Bölüm 19

8.6K 466 157
                                    

SELAM GENÇLER VE DAİMA GENÇ HİSSEDENLER. ALLAH BİLİYOR YA NASIL BİR BÖLÜM YAZDIM BENDE BİLMİYORUM UMARIM BEĞENİRSİNİZ. :)

KEYİFLİ OKUMALAR;

Biten sözün ardından bütün gençler, bizim dörtlünün daimi mekanı olan köprüde, Gülsüm'ün hazırladığı enfes yiyeceklerle güzel bir masa kurmuş günü kutluyorlardı. Herkes halinden oldukça memnundu bir kişi hariç. Ömer!

Muzo dibinden ayrılmıyor, adama garip garip sorular soruyordu vallahi canını teslim edecekti şimdi ama!

"Ömeeer, şekerim senin burcun ne? Ayy niye kaşlarını çattın? Gerçi ben bayılırım sert erkeklere..."

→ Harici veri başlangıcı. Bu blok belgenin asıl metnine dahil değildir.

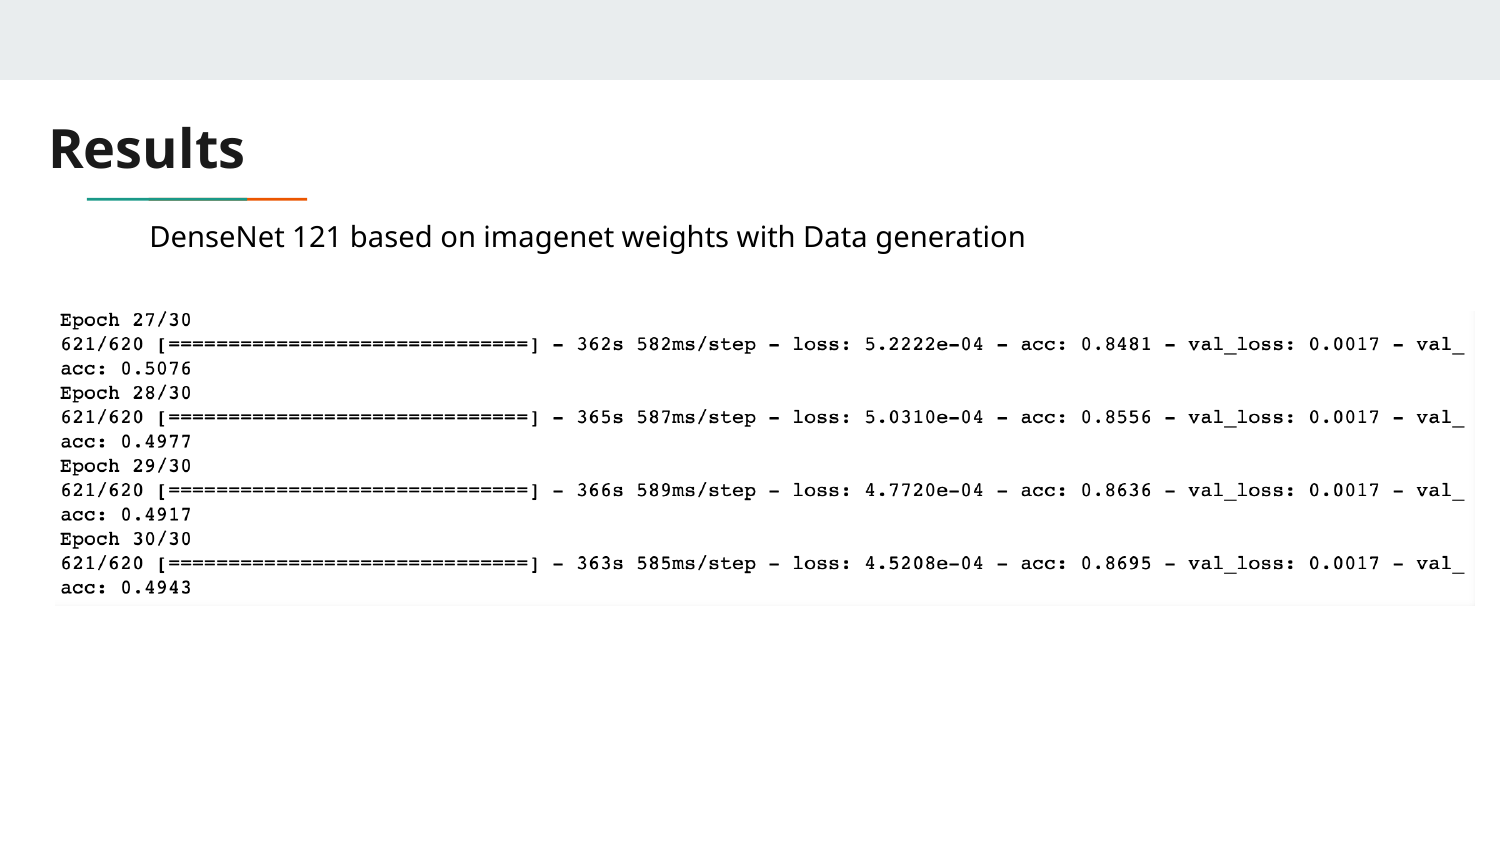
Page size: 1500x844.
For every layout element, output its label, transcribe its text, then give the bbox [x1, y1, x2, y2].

Muzo'nun sakallarına uzanan ellerinin hamlesiyle kendini geri çektiğinde karşısında ona gülen Kenan'ı fark etti.

"Seni dar ağacağında sallandırmalı! İt oğlu it! Sen benim elime düşersin!"

"Ne var ya? Ne yaptım şimdi? Gülmekte mi yasak kardeşim?" dedikten sonra cıklayan Kenan, aslına bakılırsa Ömer'in bu haliyle zevkten dört köşeydi. Ona da eğlence çıkmıştı işte, en azından aklı dağılıyordu.

"Ben sevdiğimi aldım, kurtuldum bu şerefsizin dilinden. Sende al, sende kurtul." dedi Tahir. Ömer içinden sabır çekiyordu o sıra. Bugünü kazasız belasız atlatsaydı iyiydi ama bunlar adama cinnet geçirtirdi cinnet!

"Oğlum sizi bana sırayla mı verdiler lan? Ne sevdiği? Boş boş konuşma!"

"Ömer sen kaç yaşındaydın hayatım? Ayhh! Hayatım diyorum ama yanlış anlama ağız alışkanlığı yani." diyen Muzo sinsi sinsi sırıttığında Kenan, "Ulan!" diyerek kahkaha atmamak adını dişlerini sıkmaya uğraşıyordu.

"Muzo, bak kardeşim... Be.." Cümlesini bitiremeyen Ömer'in lafını, telaşla böldü Muzo.

"Kardeşim mi? Ne kardeşi? Öyle deme lazım olur..."

Üzerine bir de göz kırpınca Ömer ayaklandı ve farkında olmadan Miray'ın da kolundan tutup çekiştirdiğinde az ileri de bulunan büyük taşın üzerine oturdular.

"Ömer, iyi misin sen?"

"Yaa kızım delirtecek bunlar beni... Muzo'yu da başıma saldılar."

Aslında Miray, neden çekiştirilip buraya getirildiğini merak ediyordu ama Ömer'in söyledikleriyle sırıttı.

"Sevdim ama ben iyi çocuk. Bana da mankenlik teklif etti. Bir arkadaşı marka yüzü mü ne arıyormuş..."

Ağzından kaçırdığı şeyle panikleyip elini ağzına götürdü ama nafile, iş işten geçmişti tabii.

"Ne mankenliği ya? Bursa olayı kapandı dedim, iki rahat nefes aldım şimdi bi' de mankenlik çıktı başıma! Ulan dert bi' tane değil ki, yağdırıyor mevlam..." diye kısaca kükredi ardından bakışlarını Miray'a çevirdiğinde sakin olmaya çalışıyordu gerçi genç kız o kükremenin ardından bayağı şok olmuştu o ayrı. "Sen ne dedin?"

"Düşüneceğimi söyledim." dedi Miray, amacı onun tepkilerini ölçmekti ama böylesine sahiplenilmek acayip hoşuna gidiyordu.

Ömer sinirli bir nefes bıraktığında burun delikleri genişlemişti, şu an büyük ihtimalle sabır diliyordu ama Miray az sonra patlayacağını biliyordu, ki öyle de oldu.

"Mankenlik falan yok! Orası kurtlar sofrası, ben bile bile seni atmam onların içine. İzin vermiyorum!"

"İzin vermiyo musun? O ne demek ya? İzin mi alıcam bi' de..."

Ömer'in bakışları genç kıza döndüğünde Miray o gözlerde sızlayan bi'şeyler gördü. Kalbine saplanan huzursuzluk onu ikilemde bıraktığında, üzerine fazla gidip gitmediğini hesaplıyordu.